Beer-Sheva, Israel, April 22, 2012 – Israeli consumers, not the Knesset, are likely to determine the future of shopping on the Sabbath, according to Ben-Gurion University of the Negev researchers in a new study published in the Politics and Religion journal.

“Both religious and secular communities use their power as consumers, albeit in different ways, to shape the public sphere,” according to Drs. Guy Ben-Porat and Omri Shamir of the Department of Public Policy and Administration in BGU’s Guilford Glazer Faculty of Business and Management. “The shift away from the formal political realm is a result of a deadlocked political system that is no longer able to regulate boundaries between the religious and secular realm.”

During the past 20 years, there has been increased consumer demand for mall and store owners to open on the Sabbath in spite of fines which pale in comparison to the potential profits, and some 30 malls are now open on the Sabbath.

Outrage among religious communities found little outlet in government action. In response, religious leaders have begun to leverage their communities’ ability to boycott stores that open on the Sabbath and frequent those that are not.

Strife between the secular and religious in Israel has been a factor since before the founding of the State. Many of the lifecycle functions were given over to religious institutions and parties’ control to ensure their support for the nascent state. One of those compromises was that businesses would be closed by law on Saturday, the Jewish Sabbath.

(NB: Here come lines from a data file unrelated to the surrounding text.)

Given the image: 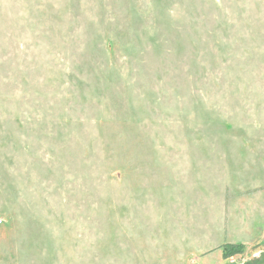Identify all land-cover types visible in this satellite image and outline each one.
<instances>
[{"label":"rangeland","instance_id":"1","mask_svg":"<svg viewBox=\"0 0 264 264\" xmlns=\"http://www.w3.org/2000/svg\"><path fill=\"white\" fill-rule=\"evenodd\" d=\"M245 189L264 0H0V264H184L227 235L221 264H264L227 233Z\"/></svg>","mask_w":264,"mask_h":264},{"label":"crops","instance_id":"2","mask_svg":"<svg viewBox=\"0 0 264 264\" xmlns=\"http://www.w3.org/2000/svg\"><path fill=\"white\" fill-rule=\"evenodd\" d=\"M257 189V188H254ZM241 201L237 209H229V216L227 220V233H231L233 230H243L247 233H252L258 235L260 240H264V189L263 190H249L245 189L242 196L240 197ZM234 213H237L238 216L234 219L232 217ZM225 233V232H224ZM234 236V235H233ZM232 235H228L224 238L223 243H219L215 246H210L206 251L199 249L197 253H193L189 258L190 260L184 264H221V261L224 262L223 258L225 257L223 246L226 244L233 245H243L244 247L247 244L239 242H229L231 240L237 241ZM261 242V241H260ZM202 243H207L208 241H203ZM260 244V243H258ZM263 249H258L253 256L259 255ZM235 258H231V262H235ZM243 263V262H242Z\"/></svg>","mask_w":264,"mask_h":264},{"label":"trees","instance_id":"3","mask_svg":"<svg viewBox=\"0 0 264 264\" xmlns=\"http://www.w3.org/2000/svg\"><path fill=\"white\" fill-rule=\"evenodd\" d=\"M222 249L225 257H232L245 252V247L243 245L226 244Z\"/></svg>","mask_w":264,"mask_h":264}]
</instances>
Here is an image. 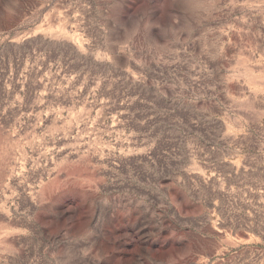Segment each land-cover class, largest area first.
I'll use <instances>...</instances> for the list:
<instances>
[{"label": "rangeland", "instance_id": "1", "mask_svg": "<svg viewBox=\"0 0 264 264\" xmlns=\"http://www.w3.org/2000/svg\"><path fill=\"white\" fill-rule=\"evenodd\" d=\"M0 264H264V0H0Z\"/></svg>", "mask_w": 264, "mask_h": 264}]
</instances>
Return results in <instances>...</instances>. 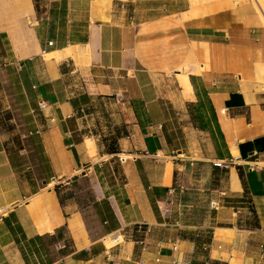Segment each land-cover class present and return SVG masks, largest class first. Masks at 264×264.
<instances>
[{"label": "crops", "instance_id": "1", "mask_svg": "<svg viewBox=\"0 0 264 264\" xmlns=\"http://www.w3.org/2000/svg\"><path fill=\"white\" fill-rule=\"evenodd\" d=\"M189 2L0 3V264H264V31Z\"/></svg>", "mask_w": 264, "mask_h": 264}, {"label": "rangeland", "instance_id": "2", "mask_svg": "<svg viewBox=\"0 0 264 264\" xmlns=\"http://www.w3.org/2000/svg\"><path fill=\"white\" fill-rule=\"evenodd\" d=\"M4 0H0V3ZM191 1V3L189 2ZM195 1V5L192 4V0H188L191 10L188 14L189 17H196L200 16L203 13H209L213 11H217L224 8L234 7L241 4L250 5L256 11V14L259 16V20L262 25V30L264 31V14L259 11V8L255 7L256 3L254 0H193ZM3 24V23H2ZM262 82H264V73H262ZM96 108L92 109L90 112L92 114H96L99 118V122L97 124L96 130L98 133H102L103 135L107 134L108 143L111 145L114 141V137L118 133V130H115V121L113 120V109L108 107H103L96 105ZM118 123V120H117ZM118 125V124H117ZM120 127V126H119ZM111 136H110V135ZM186 220L191 222H197L201 220H205L206 216L204 215V210L202 209H195V212H191L189 215L185 216Z\"/></svg>", "mask_w": 264, "mask_h": 264}, {"label": "bare ground", "instance_id": "3", "mask_svg": "<svg viewBox=\"0 0 264 264\" xmlns=\"http://www.w3.org/2000/svg\"><path fill=\"white\" fill-rule=\"evenodd\" d=\"M255 1V3H256V6L255 7H257V8H259V11H261L263 14H264V0H254ZM190 3H191V1H190ZM195 1H193L192 0V4L193 5H195ZM243 12V11H242ZM205 13H203L202 12V14L201 15H204ZM235 15V14H234ZM245 15V14H244ZM241 16V15H240ZM240 18V17H239ZM254 18V17H253ZM205 19H207V18H205ZM237 19V18H236ZM241 19V18H240ZM235 20V19H234ZM205 22V21H204ZM206 22H208V20L206 21ZM260 22V21H259ZM194 23V22H193ZM239 23V22H238ZM242 23V22H241ZM209 24V23H208ZM253 24V23H252ZM205 25V24H204ZM196 26V25H195ZM207 26H209V25H207ZM65 54H70V53H65ZM51 55H49L48 57H50ZM66 56H68V55H66ZM56 57H58V56H56ZM184 68H186V67H184ZM185 72V71H184ZM182 73V72H181ZM180 73V74H181ZM178 81H179V84H178V86L180 85V88H182V93L181 94H183V96H185L186 98L187 97H189L190 95H191V87H190V84H189V82H188V80H187V77L185 76V75H180V76H178ZM235 153V152H234ZM236 153H237V151H236ZM234 157H236V156H234ZM114 240L115 239H110V241L107 243V245L108 246H110V245H112L113 243H114ZM116 241V240H115Z\"/></svg>", "mask_w": 264, "mask_h": 264}, {"label": "trees", "instance_id": "4", "mask_svg": "<svg viewBox=\"0 0 264 264\" xmlns=\"http://www.w3.org/2000/svg\"><path fill=\"white\" fill-rule=\"evenodd\" d=\"M114 144H115V141L112 142L111 147L114 146ZM111 151L115 152V148H111Z\"/></svg>", "mask_w": 264, "mask_h": 264}]
</instances>
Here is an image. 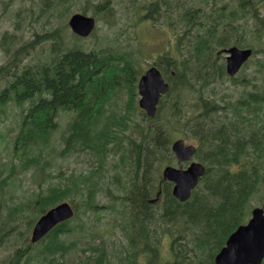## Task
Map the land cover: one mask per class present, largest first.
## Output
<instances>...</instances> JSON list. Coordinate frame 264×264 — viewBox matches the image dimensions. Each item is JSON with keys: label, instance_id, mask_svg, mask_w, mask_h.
Wrapping results in <instances>:
<instances>
[{"label": "trees", "instance_id": "trees-1", "mask_svg": "<svg viewBox=\"0 0 264 264\" xmlns=\"http://www.w3.org/2000/svg\"><path fill=\"white\" fill-rule=\"evenodd\" d=\"M67 1L43 0L44 6L52 3V7ZM220 1L197 0L201 3L187 5L185 0H149L140 4L147 12L138 20L161 18L178 29L176 54L167 47L153 59L169 82L153 117L137 106V77L143 71L132 51L124 47L84 51L68 44L57 27L45 35L53 39L46 60L17 63L12 72L11 62L0 66V77L7 76L0 103L11 101L21 106L23 114L14 150L21 149L23 164L33 166L35 178L38 173L49 175L43 151L58 128L60 111L71 114L62 138L63 153L75 146L94 156L90 168L78 174L79 188L72 173L70 185L40 187L32 194L30 207L23 202L9 207L0 232L11 226V220L14 225L19 223L25 211L32 214L27 221L31 228L48 208L72 199L68 196L73 192L83 210L79 213L78 204L71 203L73 217L53 227L37 242L35 251L23 241L14 253L0 257V264H108L103 240L97 244H92V238L85 241L87 245L80 248L83 257L72 261L66 255L76 248L78 239L65 240L71 231L88 228L81 216L86 211L95 216L98 210L115 207L97 202V189L104 185L110 194V185L117 191L114 197L126 208L127 221L122 227L129 248L124 249L123 264H139L138 255L147 257L145 264H213L228 235L248 218L254 196L264 193V0ZM108 2L96 4L106 15L105 11H111ZM173 18L175 26L170 25ZM229 46L252 50L235 76L225 70L224 50ZM226 80L238 87V94L228 91ZM121 92L126 100L122 111H115L111 102ZM29 100L34 101L26 108ZM177 138L193 139L194 156L205 166L185 201L173 196L172 182L161 173L162 166L176 160L171 143ZM111 169L116 172L106 179L104 173ZM8 180H0L2 203L6 202L3 184ZM164 235L170 237L171 255L160 261L159 242ZM193 252L207 254L206 260Z\"/></svg>", "mask_w": 264, "mask_h": 264}, {"label": "rangeland", "instance_id": "rangeland-1", "mask_svg": "<svg viewBox=\"0 0 264 264\" xmlns=\"http://www.w3.org/2000/svg\"><path fill=\"white\" fill-rule=\"evenodd\" d=\"M148 1L109 0L108 4L111 5V11H105L108 13L106 15L101 11L102 8H97L96 4L100 0H68L56 5V7H52V3L49 6H44L46 2H43V0H0V66L11 62L9 72H12L17 63L21 66L27 63L33 64L39 60L40 62L46 60L49 57L48 48L53 39L47 38L45 35L48 32H52L53 29L60 27L61 33H64V40L68 44H77L84 51L103 47L116 49V51L124 47L128 51H132L142 71H144L156 55L162 54L167 47H175L176 39L174 34L178 32L177 26L170 27L167 25L168 20L165 21L161 18H157L156 20H152L151 18L138 20L140 14L147 12L146 9L141 8L140 4L142 2L147 3ZM225 1L231 4L233 0H221L219 4H224ZM187 2L189 4L194 3L195 5L201 3L197 2V0H185L186 4ZM75 12L90 15L96 20L95 29L84 38L76 39L72 36L74 34L71 33L70 27L67 24L70 15ZM172 21L170 25L175 26L176 19L173 18ZM247 38L254 41L250 35H247ZM169 44H172V47ZM132 53L129 54L132 55ZM172 53L176 54L175 48H172ZM222 55L220 53L219 56ZM218 61L222 62L220 58H218ZM250 68L251 66L249 65L248 69ZM6 77V75L0 77V90L6 84ZM232 83L231 80H226L224 84L228 85V91L234 90L238 94V87ZM34 99H37V95ZM125 100L126 94L125 92H121L112 100L111 106H113L115 111H122ZM33 101H26L24 106L28 108ZM0 104H2L0 106V180L6 177L9 178V184L8 182L7 185L3 184L4 189H2L6 202L2 203L0 196L1 226L2 220L6 219L8 211H10L9 207L15 208L21 202L24 205L28 204L30 207L29 200L34 192L39 191L40 187L45 189L48 185H55L57 183L70 185L68 178L73 173L74 181L78 185L77 188H79L82 182L79 181L78 174L86 172L90 168L94 161V156L92 154L89 155L87 152L78 151L75 146L70 147L69 150L66 149L63 153L65 143L62 138L68 131L71 114L60 111L57 118L58 128L52 135V140L43 151V156L49 162V175L41 177L38 173V177L35 178L33 166L30 163L25 166L20 154L21 149L15 152L13 146L15 134L23 117L21 113L22 108L11 101ZM185 141L187 144L196 145V142L191 138L185 139ZM34 152L37 153V151ZM194 159L197 160L196 156L193 157ZM117 161L119 162V159ZM177 164L176 160L171 163L174 166H177ZM110 166L111 164H108V167ZM12 168L14 169L10 173ZM114 170L116 169H111V171L104 173L106 179L113 177L116 172ZM92 179L94 180V177ZM107 188L106 185L99 186L96 192V200L101 206L113 205L115 207L98 210L95 216L92 211H86L85 215H81L85 219L88 228H84L82 232L76 230L67 234L66 241L78 239L76 248L66 255L68 260L72 261L82 258L83 252L80 248L85 247L87 245L85 241L92 238L90 239L93 240L92 244L100 243L102 240L105 242L104 245L108 251V264H123L122 260L125 257L124 249L129 248L126 230H123L122 227L123 223L127 221L123 214V210L126 211V208L125 205H122V202H118L114 197L117 191L110 185L112 193L110 194ZM263 194L258 193L254 196V199L250 202L252 207L261 206L264 208ZM71 195L68 197L72 199L66 201L78 204V209L81 211L79 213H82L83 209L79 196L76 195V192H73ZM31 216L30 211H25L19 223L14 225V220H11V226L0 232V257H5L9 252L14 253L15 249L23 241L30 243L32 246L31 251H35L39 247V244L30 242L33 225L29 228L27 221ZM97 216H99L98 220L95 219ZM10 218H13V215H10ZM76 221L78 219H75L71 223H76ZM25 236L27 238L23 240ZM169 239V235H164L160 239V261L170 258L171 254L168 252ZM190 253L192 254V252ZM193 253L196 256L200 255V252ZM206 257L207 254L205 253L200 255V258H203L204 261ZM146 258L144 255L137 256L139 264H145Z\"/></svg>", "mask_w": 264, "mask_h": 264}, {"label": "water", "instance_id": "water-1", "mask_svg": "<svg viewBox=\"0 0 264 264\" xmlns=\"http://www.w3.org/2000/svg\"><path fill=\"white\" fill-rule=\"evenodd\" d=\"M68 24L71 30L86 37L95 27V19L83 13H73ZM226 51L225 69L227 74L234 75L252 53L250 48L231 46ZM160 70L149 67L138 80V105L149 117L156 113L159 97L168 89ZM171 149L178 161H187L194 154L196 148L186 144L184 139H175ZM205 168L198 161H191L185 168L166 165L162 170L164 179L172 181V194L180 201L187 200L191 190L197 185ZM74 214L72 206L67 201H61L50 207L35 221L30 235V241L36 242L55 225L69 219ZM264 259V210L259 206L251 209L248 220L236 227L227 237L225 244L214 256V264H263Z\"/></svg>", "mask_w": 264, "mask_h": 264}, {"label": "flooded vegetation", "instance_id": "flooded-vegetation-1", "mask_svg": "<svg viewBox=\"0 0 264 264\" xmlns=\"http://www.w3.org/2000/svg\"><path fill=\"white\" fill-rule=\"evenodd\" d=\"M171 40V39H170ZM155 59V58H154ZM155 62V60H153V62H151V64H153ZM8 92H11V90L9 89ZM264 260V259H263Z\"/></svg>", "mask_w": 264, "mask_h": 264}]
</instances>
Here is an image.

As Israel transitioned from a socialist to a capitalist country and adopted Western consumer values, secular store owners noticed a rising demand for shopping on the weekend as a leisure and family activity, creating lucrative new markets.

However, religious leaders have harnessed their communities’ abilities to stay committed to a cause over the long haul and have boycotted certain chains for being open on the Sabbath, with some success. The researchers site Shefa Shuk, a chain of supermarkets with 40 percent of its clientele in Orthodox communities, that was boycotted when the same owner opened his AM:PM convenience store chain on Shabbat and 24/7 in Tel Aviv. That boycott over 18 months has forced the stores in Haredi areas to close.

As the formal political system has failed to yield solutions, the matter has gone to the streets where the potential for profit squares off against commitment to preserve the ritual nature of the Sabbath. Ben-Porat and Shamir predict that the trend will only strengthen in the coming years.